C’est un nouvel épisode de la guerre commerciale mondiale en cours pour la maîtrise des technologies clés. L’annonce par les États-Unis, le 13 janvier, de nouvelles mesures de contrôle et de restriction sur les exportations de puces avancées pour l’intelligence artificielle (IA) a pris de cours les Européens. Dans un message plutôt sobre, la Commission européenne fait part de ses préoccupations.
« Nous sommes préoccupés par les mesures adoptées aujourd’hui par les États-Unis qui restreignent l’accès à l’exportation de puces d’IA avancées pour certains États membres de l’UE et leurs entreprises, déclarent le 13 janvier dans un communiqué commun la vice-présidente exécutive Henna Virkkunen, chargée de la Souveraineté technologique, de la sécurité et de la démocratie et le commissaire au Commerce et à la sécurité économique Maroš Šefčovič. Nous pensons qu’il est également dans l’intérêt économique et de la sécurité des États-Unis que l’UE achète des puces d’IA avancées aux États-Unis sans limites : nous coopérons étroitement, en particulier dans le domaine de la sécurité, et nous représentons une opportunité économique pour les États-Unis, et non un risque pour la sécurité ».
Pas de menace de rétorsion, le ton est posé et prudent. « Nous avons déjà fait part de nos préoccupations à l’administration américaine actuelle et nous nous réjouissons à la perspective de dialoguer de manière constructive avec la prochaine administration américaine », poursuivent les dirigeants européens.
La Chine a réagi de façon plus abrupte le même jour. Dans un communiqué, le Mofcom (ministère du Commerce) a dénoncé « un nouvel exemple de la généralisation du concept de sécurité nationale et de l’abus du contrôle des exportations et une violation flagrante des règles commerciales internationales ».

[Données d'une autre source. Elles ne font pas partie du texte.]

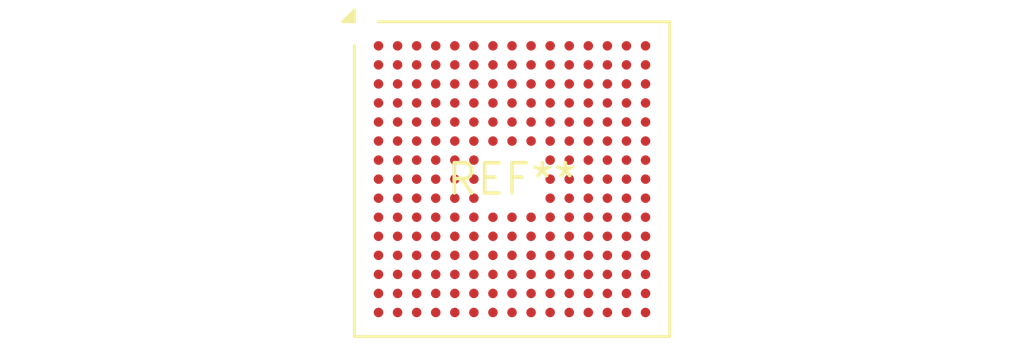
<source format=kicad_pcb>
(kicad_pcb (version 20240108) (generator pcbnew)

  (general
    (thickness 1.6)
  )

  (paper "A4")
  (layers
    (0 "F.Cu" signal)
    (31 "B.Cu" signal)
    (32 "B.Adhes" user "B.Adhesive")
    (33 "F.Adhes" user "F.Adhesive")
    (34 "B.Paste" user)
    (35 "F.Paste" user)
    (36 "B.SilkS" user "B.Silkscreen")
    (37 "F.SilkS" user "F.Silkscreen")
    (38 "B.Mask" user)
    (39 "F.Mask" user)
    (40 "Dwgs.User" user "User.Drawings")
    (41 "Cmts.User" user "User.Comments")
    (42 "Eco1.User" user "User.Eco1")
    (43 "Eco2.User" user "User.Eco2")
    (44 "Edge.Cuts" user)
    (45 "Margin" user)
    (46 "B.CrtYd" user "B.Courtyard")
    (47 "F.CrtYd" user "F.Courtyard")
    (48 "B.Fab" user)
    (49 "F.Fab" user)
    (50 "User.1" user)
    (51 "User.2" user)
    (52 "User.3" user)
    (53 "User.4" user)
    (54 "User.5" user)
    (55 "User.6" user)
    (56 "User.7" user)
    (57 "User.8" user)
    (58 "User.9" user)
  )

  (setup
    (pad_to_mask_clearance 0)
    (pcbplotparams
      (layerselection 0x00010fc_ffffffff)
      (plot_on_all_layers_selection 0x0000000_00000000)
      (disableapertmacros false)
      (usegerberextensions false)
      (usegerberattributes false)
      (usegerberadvancedattributes false)
      (creategerberjobfile false)
      (dashed_line_dash_ratio 12.000000)
      (dashed_line_gap_ratio 3.000000)
      (svgprecision 4)
      (plotframeref false)
      (viasonmask false)
      (mode 1)
      (useauxorigin false)
      (hpglpennumber 1)
      (hpglpenspeed 20)
      (hpglpendiameter 15.000000)
      (dxfpolygonmode false)
      (dxfimperialunits false)
      (dxfusepcbnewfont false)
      (psnegative false)
      (psa4output false)
      (plotreference false)
      (plotvalue false)
      (plotinvisibletext false)
      (sketchpadsonfab false)
      (subtractmaskfromsilk false)
      (outputformat 1)
      (mirror false)
      (drillshape 1)
      (scaleselection 1)
      (outputdirectory "")
    )
  )

  (net 0 "")

  (footprint "TFBGA-216_13x13mm_Layout15x15_P0.8mm" (layer "F.Cu") (at 0 0))

)

</source>
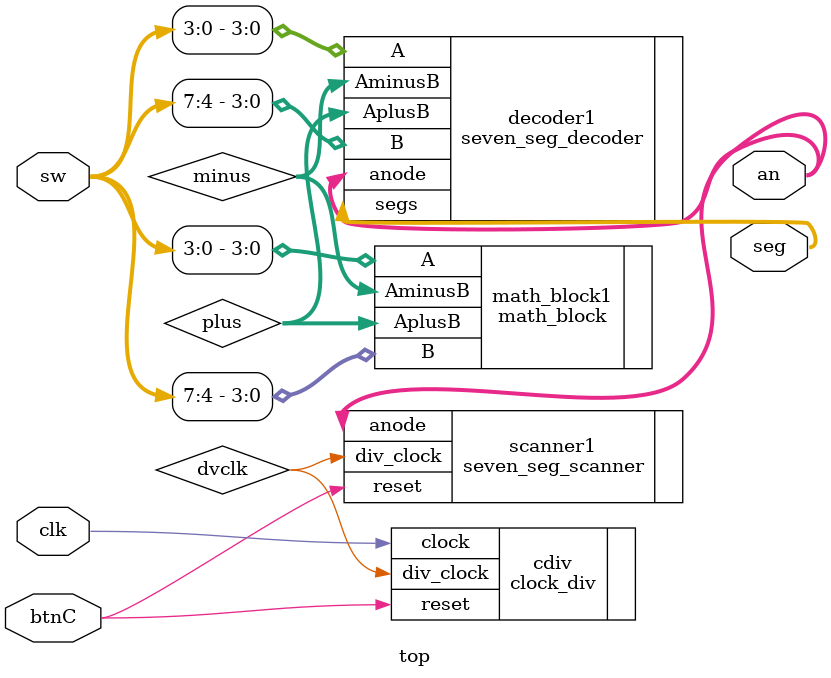
<source format=v>
module top
#(
    parameter DIVIDE_BY = 17 // Use this when passing in to your clock div!
    // The test bench will set it appropriately for testing
)
(
    input [7:0] sw, // A and B
    input clk, // 100 MHz board clock
    input btnC, // Reset
    output [3:0] an, // 7seg anodes
    output [6:0] seg // 7seg segments
);
    wire dvclk;

    clock_div cdiv(
        .clock(clk),
        .reset(btnC),
        .div_clock(dvclk)
    );
    
    seven_seg_scanner scanner1(
        .div_clock(dvclk),
        .reset(btnC),
        .anode(an[3:0])
    );
    wire [3:0] plus;
    wire [3:0] minus;
    
    math_block math_block1(
        .A(sw[3:0]),
        .B(sw[7:4]),
        .AplusB(plus),
        .AminusB(minus)
    );
    
    seven_seg_decoder decoder1(
        .A(sw[3:0]),
        .B(sw[7:4]),
        .AplusB(plus),
        .AminusB(minus),
        .anode(an[3:0]),
        .segs(seg[6:0])
    );

endmodule

</source>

Le 13 janvier, la Maison Blanche, encore sous administration Biden-Harris, a annoncé la mise en place d’une nouvelle législation visant à accroître le contrôle des États-Unis sur les exportations de ses technologies IA sous la justification qu’elles ne tombent pas dans de « mauvaises mains », mais aussi, de façon évidente, « pour renforcer la sécurité et la force économique des États-Unis », autrement dit son leadership mondial en matière de technologies IA
Concrètement, en matière de contrôle, Washington veut imposer de nouvelles autorisations pour les exportations et les transferts de puces informatiques avancées pour l’IA, dans une liste de pays élargie. Cette règle comporte une série d’exceptions pour les pays alliés, notamment quand il s’agit de volumes limités, par exemple pour répondre aux besoins des universités. Ainsi, environ 18 pays, dont la France, les Pays-Bas, le Royaume-Uni, la Suisse, le Japon ou encore la Corée du Sud seront exemptés. Quelque 120 autres pays, parmi lesquels Singapour, Israël, l’Arabie saoudite et les Émirats arabes unis, seront soumis à des plafonds. Les exportations seront en revanche bloquées vers les pays soumis à un embargo sur les armes, tels que la Russie, la Chine et l’Iran.

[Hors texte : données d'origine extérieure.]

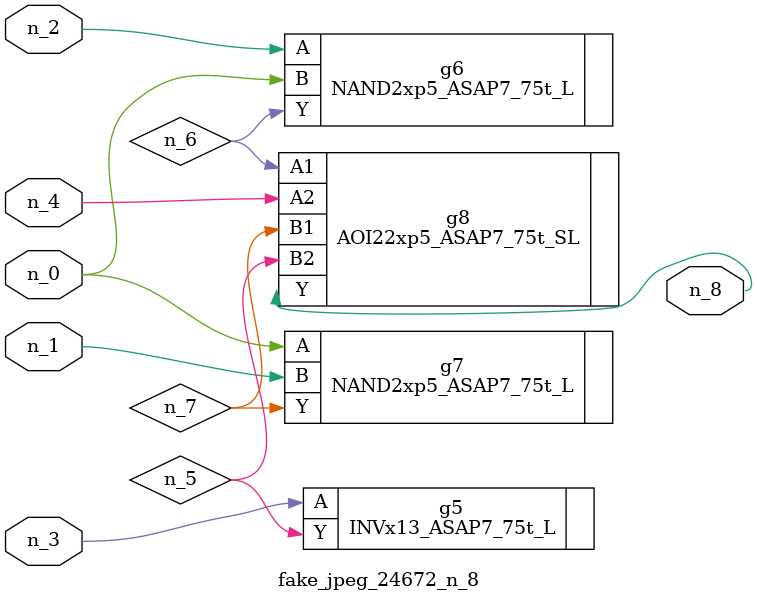
<source format=v>
module fake_jpeg_24672_n_8 (n_3, n_2, n_1, n_0, n_4, n_8);

input n_3;
input n_2;
input n_1;
input n_0;
input n_4;

output n_8;

wire n_6;
wire n_5;
wire n_7;

INVx13_ASAP7_75t_L g5 ( 
.A(n_3),
.Y(n_5)
);

NAND2xp5_ASAP7_75t_L g6 ( 
.A(n_2),
.B(n_0),
.Y(n_6)
);

NAND2xp5_ASAP7_75t_L g7 ( 
.A(n_0),
.B(n_1),
.Y(n_7)
);

AOI22xp5_ASAP7_75t_SL g8 ( 
.A1(n_6),
.A2(n_4),
.B1(n_7),
.B2(n_5),
.Y(n_8)
);


endmodule
</source>
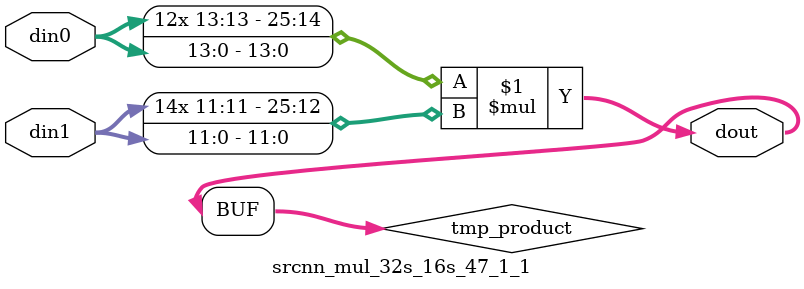
<source format=v>

`timescale 1 ns / 1 ps

  module srcnn_mul_32s_16s_47_1_1(din0, din1, dout);
parameter ID = 1;
parameter NUM_STAGE = 0;
parameter din0_WIDTH = 14;
parameter din1_WIDTH = 12;
parameter dout_WIDTH = 26;

input [din0_WIDTH - 1 : 0] din0; 
input [din1_WIDTH - 1 : 0] din1; 
output [dout_WIDTH - 1 : 0] dout;

wire signed [dout_WIDTH - 1 : 0] tmp_product;













assign tmp_product = $signed(din0) * $signed(din1);








assign dout = tmp_product;







endmodule

</source>
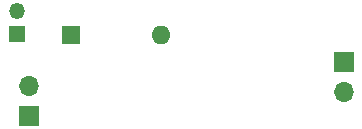
<source format=gbs>
%TF.GenerationSoftware,KiCad,Pcbnew,8.0.1*%
%TF.CreationDate,2024-04-05T16:28:00+11:00*%
%TF.ProjectId,Tiny Solar Supply,54696e79-2053-46f6-9c61-722053757070,rev?*%
%TF.SameCoordinates,Original*%
%TF.FileFunction,Soldermask,Bot*%
%TF.FilePolarity,Negative*%
%FSLAX46Y46*%
G04 Gerber Fmt 4.6, Leading zero omitted, Abs format (unit mm)*
G04 Created by KiCad (PCBNEW 8.0.1) date 2024-04-05 16:28:00*
%MOMM*%
%LPD*%
G01*
G04 APERTURE LIST*
%ADD10R,1.700000X1.700000*%
%ADD11O,1.700000X1.700000*%
%ADD12R,1.350000X1.350000*%
%ADD13O,1.350000X1.350000*%
%ADD14R,1.600000X1.600000*%
%ADD15O,1.600000X1.600000*%
G04 APERTURE END LIST*
D10*
%TO.C,J2*%
X150876000Y-123952000D03*
D11*
X150876000Y-121412000D03*
%TD*%
D12*
%TO.C,J4*%
X149860000Y-117062000D03*
D13*
X149860000Y-115062000D03*
%TD*%
D10*
%TO.C,J1*%
X177546000Y-119380000D03*
D11*
X177546000Y-121920000D03*
%TD*%
D14*
%TO.C,J3*%
X154432000Y-117094000D03*
D15*
X162052000Y-117094000D03*
%TD*%
M02*

</source>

Par ailleurs, la nouvelle législation renforce les contrôles sur la diffusion des paramètres des modèles d’IA générative les plus perfectionnés. Enfin, les centres de données IA, qui contiennent les serveurs informatiques nécessaires pour faire fonctionner les modèles les plus innovants, devront respecter des conditions de sécurité renforcées pour avoir le droit d’importer des composants de pointe.
Ces nouvelles restrictions, qui n’entreront en vigueur que dans 120 jours pour laisser le temps à la nouvelle administration Trump d’y apporter d’éventuelles modifications, s’appliquent en premier lieu aux fabricants de processeurs graphiques avancés (GPU) utilisés pour alimenter les centres de données nécessaires à la formation des modèles d’IA et fabriqués en grande partie par les entreprises américaines Nvidia et Advanced Micro.
Les acteurs qui investissent dans des centres de données, comme Microsoft, Google ou Amazon, devront pour leur part demander des autorisations pour construire des centres de données qui leur permettront d’exempter leurs projets des réglementations. Mais les conditions pour obtenir de telles autorisations seront strictement encadrées, avec des exigences en termes de sécurité, et devront partager rapports et historiques quant au respect des droits de l’homme.
Nvidia a été l’un des premiers fabricant de puces avancées à réagir dès le 13 janvier, dénonçant une réglementation de portée « trop large », qui risque de restreindre la diffusion d’« une technologie qui est déjà disponible dans les PC de jeu grand public et le matériel grand public ».